Платон, «Государство»
КНИГА СЕДЬМАЯ.
Миф о Пещере
— После этого, — сказал я, — ты можешь уподобить нашу человеческую природу в
отношении просвещенности и непросвещенности вот какому состоянию... посмотри-ка:
ведь люди как бы находятся в подземном жилище наподобие пещеры, где во всю ее длину
тянется широкий просвет. С малых лет у них там на ногах и на шее оковы, так что людям
не двинуться с места, и видят они только то, что у них прямо перед глазами, ибо
повернуть голову они не могут из-за этих оков. Люди обращены спиной к свету,
исходящему от огня, который горит далеко в вышине, а между огнем и узниками
проходит верхняя дорога, огражденная — глянь-ка — невысокой стеной вроде той
ширмы, за которой фокусники помещают своих помощников, когда поверх ширмы
показывают кукол.
— Это я себе представляю.
— Так представь же себе и то, что за этой стеной другие люди несут различную утварь,
держа ее так, что она видна поверх стены; проносят они и статуи, и всяческие
изображения живых существ, сделанные из камня и дерева. При этом, как водится, одни
из несущих разговаривают, другие молчат.
— Странный ты рисуешь образ и странных узников!

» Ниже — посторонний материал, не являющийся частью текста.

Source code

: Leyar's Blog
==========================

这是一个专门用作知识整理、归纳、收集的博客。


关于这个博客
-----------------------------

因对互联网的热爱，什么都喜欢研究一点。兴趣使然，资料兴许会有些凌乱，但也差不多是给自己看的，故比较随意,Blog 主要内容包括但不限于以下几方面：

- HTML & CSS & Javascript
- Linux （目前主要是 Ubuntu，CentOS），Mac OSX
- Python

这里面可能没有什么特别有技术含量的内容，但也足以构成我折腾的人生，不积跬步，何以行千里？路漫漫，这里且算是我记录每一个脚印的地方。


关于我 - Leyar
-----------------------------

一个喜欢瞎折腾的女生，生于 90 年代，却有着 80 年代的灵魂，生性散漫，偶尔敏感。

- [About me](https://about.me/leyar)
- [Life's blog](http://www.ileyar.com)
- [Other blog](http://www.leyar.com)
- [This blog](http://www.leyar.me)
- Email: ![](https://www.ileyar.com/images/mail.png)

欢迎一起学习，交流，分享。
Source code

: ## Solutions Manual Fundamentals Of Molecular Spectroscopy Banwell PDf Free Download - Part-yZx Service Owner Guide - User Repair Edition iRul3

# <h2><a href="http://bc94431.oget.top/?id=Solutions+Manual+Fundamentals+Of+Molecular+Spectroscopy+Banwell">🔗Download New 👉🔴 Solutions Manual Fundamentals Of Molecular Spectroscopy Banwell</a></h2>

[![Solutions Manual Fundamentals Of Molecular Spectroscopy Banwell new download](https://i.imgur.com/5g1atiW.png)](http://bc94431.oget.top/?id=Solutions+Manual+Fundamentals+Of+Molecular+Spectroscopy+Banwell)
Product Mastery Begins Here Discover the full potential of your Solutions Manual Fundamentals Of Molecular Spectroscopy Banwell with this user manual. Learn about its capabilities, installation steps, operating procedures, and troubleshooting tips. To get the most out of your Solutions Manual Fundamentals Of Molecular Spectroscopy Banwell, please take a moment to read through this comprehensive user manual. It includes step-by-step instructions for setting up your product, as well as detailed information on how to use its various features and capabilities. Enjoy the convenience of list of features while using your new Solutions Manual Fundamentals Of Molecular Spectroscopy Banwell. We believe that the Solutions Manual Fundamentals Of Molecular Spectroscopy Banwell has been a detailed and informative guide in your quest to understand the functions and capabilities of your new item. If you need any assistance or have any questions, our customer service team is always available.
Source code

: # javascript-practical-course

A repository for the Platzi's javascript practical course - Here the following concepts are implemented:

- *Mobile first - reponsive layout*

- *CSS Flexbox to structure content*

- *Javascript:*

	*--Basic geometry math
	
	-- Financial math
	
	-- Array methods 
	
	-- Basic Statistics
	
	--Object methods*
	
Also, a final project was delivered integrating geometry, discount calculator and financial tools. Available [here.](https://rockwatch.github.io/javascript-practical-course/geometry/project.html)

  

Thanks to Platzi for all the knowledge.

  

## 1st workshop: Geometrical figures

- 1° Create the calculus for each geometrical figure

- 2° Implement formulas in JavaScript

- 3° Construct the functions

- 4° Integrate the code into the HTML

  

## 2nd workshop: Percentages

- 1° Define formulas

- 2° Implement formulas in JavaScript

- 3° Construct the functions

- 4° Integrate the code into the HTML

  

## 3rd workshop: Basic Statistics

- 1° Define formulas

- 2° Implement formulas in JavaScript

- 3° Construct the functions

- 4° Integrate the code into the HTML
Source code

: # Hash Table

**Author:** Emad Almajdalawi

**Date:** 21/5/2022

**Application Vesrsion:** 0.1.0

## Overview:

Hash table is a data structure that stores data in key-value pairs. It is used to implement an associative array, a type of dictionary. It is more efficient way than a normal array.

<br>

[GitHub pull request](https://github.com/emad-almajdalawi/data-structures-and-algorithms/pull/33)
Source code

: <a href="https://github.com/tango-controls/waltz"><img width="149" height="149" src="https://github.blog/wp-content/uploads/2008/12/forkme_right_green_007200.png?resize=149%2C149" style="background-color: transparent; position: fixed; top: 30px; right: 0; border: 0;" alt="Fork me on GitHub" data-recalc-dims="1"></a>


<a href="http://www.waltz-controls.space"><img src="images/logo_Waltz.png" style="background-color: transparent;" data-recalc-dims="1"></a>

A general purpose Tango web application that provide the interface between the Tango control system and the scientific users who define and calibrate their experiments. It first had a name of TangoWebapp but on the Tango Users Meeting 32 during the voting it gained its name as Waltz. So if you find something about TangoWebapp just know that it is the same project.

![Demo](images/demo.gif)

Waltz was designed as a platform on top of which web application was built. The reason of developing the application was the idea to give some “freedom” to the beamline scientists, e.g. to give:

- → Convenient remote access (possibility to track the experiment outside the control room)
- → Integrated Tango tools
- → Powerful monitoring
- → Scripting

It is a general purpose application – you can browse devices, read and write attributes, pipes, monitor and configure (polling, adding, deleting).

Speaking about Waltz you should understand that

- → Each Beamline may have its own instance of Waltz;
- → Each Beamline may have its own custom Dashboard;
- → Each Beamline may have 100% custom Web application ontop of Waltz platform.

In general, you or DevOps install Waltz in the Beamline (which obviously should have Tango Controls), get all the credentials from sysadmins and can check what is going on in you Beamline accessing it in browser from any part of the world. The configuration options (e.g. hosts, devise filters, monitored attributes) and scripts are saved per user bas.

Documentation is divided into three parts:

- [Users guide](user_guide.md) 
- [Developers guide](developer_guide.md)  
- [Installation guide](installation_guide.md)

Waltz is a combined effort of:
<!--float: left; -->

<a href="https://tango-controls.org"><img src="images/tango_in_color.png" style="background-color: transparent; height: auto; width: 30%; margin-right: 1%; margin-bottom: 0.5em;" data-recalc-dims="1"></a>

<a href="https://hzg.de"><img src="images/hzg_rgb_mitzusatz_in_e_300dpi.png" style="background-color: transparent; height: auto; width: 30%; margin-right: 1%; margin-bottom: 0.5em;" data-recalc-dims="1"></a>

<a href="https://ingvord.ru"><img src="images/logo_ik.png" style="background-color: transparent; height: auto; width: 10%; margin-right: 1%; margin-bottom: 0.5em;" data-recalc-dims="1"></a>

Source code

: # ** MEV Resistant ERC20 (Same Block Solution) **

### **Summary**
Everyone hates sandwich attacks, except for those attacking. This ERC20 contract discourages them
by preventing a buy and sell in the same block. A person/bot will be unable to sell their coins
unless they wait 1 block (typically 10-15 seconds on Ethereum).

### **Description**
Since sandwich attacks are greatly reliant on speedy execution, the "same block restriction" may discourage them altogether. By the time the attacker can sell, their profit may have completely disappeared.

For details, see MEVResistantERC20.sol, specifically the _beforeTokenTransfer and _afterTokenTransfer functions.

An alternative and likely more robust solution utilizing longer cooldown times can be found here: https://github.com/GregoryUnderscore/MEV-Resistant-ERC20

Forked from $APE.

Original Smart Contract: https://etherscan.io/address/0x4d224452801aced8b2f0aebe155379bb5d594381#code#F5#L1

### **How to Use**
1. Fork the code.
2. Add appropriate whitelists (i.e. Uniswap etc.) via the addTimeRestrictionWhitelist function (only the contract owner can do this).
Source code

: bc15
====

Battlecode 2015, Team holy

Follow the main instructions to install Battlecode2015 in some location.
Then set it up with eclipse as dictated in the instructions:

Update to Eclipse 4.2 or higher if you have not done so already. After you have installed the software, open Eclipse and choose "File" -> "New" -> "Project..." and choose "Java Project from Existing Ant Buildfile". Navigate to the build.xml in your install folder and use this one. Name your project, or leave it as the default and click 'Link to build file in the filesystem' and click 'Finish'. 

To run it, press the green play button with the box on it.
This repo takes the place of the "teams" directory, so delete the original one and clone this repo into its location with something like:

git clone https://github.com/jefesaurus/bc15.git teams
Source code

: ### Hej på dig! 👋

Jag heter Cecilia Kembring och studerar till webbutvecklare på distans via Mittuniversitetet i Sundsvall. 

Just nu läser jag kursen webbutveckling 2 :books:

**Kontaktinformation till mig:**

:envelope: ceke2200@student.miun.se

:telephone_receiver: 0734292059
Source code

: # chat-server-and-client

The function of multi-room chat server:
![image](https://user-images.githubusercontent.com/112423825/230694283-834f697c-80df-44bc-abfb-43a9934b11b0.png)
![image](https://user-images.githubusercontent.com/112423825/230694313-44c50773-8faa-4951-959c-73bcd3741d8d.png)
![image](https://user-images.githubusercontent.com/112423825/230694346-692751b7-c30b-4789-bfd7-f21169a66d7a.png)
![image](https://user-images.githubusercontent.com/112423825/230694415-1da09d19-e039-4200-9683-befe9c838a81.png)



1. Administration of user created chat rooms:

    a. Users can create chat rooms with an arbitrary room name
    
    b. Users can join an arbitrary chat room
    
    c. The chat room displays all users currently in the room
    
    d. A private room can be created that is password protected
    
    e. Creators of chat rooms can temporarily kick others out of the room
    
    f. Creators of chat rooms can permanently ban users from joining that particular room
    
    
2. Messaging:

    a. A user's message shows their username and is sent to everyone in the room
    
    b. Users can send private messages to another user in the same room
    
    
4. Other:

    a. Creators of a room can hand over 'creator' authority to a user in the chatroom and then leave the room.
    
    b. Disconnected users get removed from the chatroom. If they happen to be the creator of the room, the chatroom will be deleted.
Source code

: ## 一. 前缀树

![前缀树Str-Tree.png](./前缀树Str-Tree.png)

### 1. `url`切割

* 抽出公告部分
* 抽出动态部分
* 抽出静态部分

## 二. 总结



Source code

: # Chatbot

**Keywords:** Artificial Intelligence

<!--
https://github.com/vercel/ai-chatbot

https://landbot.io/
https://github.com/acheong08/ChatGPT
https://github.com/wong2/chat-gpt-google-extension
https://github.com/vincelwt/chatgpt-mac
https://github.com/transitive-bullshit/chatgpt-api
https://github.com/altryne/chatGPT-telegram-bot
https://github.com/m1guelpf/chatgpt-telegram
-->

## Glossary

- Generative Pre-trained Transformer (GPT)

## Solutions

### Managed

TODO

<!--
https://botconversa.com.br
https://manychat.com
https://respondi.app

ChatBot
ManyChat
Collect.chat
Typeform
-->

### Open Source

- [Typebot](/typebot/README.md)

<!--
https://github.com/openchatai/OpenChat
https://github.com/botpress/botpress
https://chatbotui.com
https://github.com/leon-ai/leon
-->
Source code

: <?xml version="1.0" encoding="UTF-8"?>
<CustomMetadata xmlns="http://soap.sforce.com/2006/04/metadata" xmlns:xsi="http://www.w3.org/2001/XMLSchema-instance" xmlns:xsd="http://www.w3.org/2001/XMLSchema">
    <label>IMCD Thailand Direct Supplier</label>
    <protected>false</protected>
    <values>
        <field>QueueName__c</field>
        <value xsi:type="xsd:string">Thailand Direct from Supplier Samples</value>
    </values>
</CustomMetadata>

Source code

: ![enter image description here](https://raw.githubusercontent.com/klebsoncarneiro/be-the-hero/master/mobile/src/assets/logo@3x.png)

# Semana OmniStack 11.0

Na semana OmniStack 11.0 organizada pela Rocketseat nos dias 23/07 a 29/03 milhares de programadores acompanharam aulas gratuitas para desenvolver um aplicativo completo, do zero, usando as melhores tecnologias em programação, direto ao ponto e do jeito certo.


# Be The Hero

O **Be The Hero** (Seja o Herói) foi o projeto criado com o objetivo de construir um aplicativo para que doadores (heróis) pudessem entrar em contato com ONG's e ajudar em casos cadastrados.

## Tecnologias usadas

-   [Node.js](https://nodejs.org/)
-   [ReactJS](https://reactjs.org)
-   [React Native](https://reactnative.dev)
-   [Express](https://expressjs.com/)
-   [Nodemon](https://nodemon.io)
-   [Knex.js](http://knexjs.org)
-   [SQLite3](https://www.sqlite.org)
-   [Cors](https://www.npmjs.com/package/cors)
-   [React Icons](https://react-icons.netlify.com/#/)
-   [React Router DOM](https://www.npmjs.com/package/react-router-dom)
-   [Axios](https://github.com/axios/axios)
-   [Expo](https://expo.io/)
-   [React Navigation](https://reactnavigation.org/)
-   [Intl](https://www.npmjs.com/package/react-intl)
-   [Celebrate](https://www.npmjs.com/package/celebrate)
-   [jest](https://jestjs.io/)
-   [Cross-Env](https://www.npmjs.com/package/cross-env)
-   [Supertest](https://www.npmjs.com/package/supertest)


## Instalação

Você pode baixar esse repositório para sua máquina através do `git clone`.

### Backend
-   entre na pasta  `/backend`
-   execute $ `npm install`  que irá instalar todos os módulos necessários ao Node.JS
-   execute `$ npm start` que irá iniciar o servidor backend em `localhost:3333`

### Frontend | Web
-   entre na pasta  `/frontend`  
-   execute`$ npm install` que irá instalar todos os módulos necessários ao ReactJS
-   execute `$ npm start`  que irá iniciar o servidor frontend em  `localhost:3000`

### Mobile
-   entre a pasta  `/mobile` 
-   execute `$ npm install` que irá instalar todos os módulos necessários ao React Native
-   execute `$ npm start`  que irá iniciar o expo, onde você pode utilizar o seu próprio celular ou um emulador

— Подобных нам. Прежде всего разве ты думаешь, что, находясь в таком положении,
люди что-нибудь видят, свое ли или чужое, кроме теней, отбрасываемых огнем на
расположенную перед ними стену пещеры?
— Как же им видеть что-то иное, раз всю свою жизнь они вынуждены держать голову
неподвижно?
— А предметы, которые проносят там, за стеной; Не то же ли самое происходит и с ними?
— То есть?
— Если бы узники были в состоянии друг с другом беседовать, разве, думаешь ты, не
считали бы они, что дают названия именно тому, что видят?
— Непременно так.
— Далее. Если бы в их темнице отдавалось эхом все, что бы ни произнес любой из
проходящих мимо, думаешь ты, они приписали бы эти звуки чему-нибудь иному, а не
проходящей тени?
— Клянусь Зевсом, я этого не думаю.
— Такие узники целиком и полностью принимали бы за истину тени проносимых мимо
предметов.
— Это совершенно неизбежно.
— Понаблюдай же их освобождение от оков неразумия и исцеление от него, иначе говоря,
как бы это все у них происходило, если бы с ними естественным путем случилось нечто
подобное.
Когда с кого-нибудь из них снимут оковы, заставят его вдруг встать, повернуть шею,
пройтись, взглянуть вверх — в сторону света, ему будет мучительно выполнять все это, он
не в силах будет смотреть при ярком сиянии на те вещи, тень от которых он видел.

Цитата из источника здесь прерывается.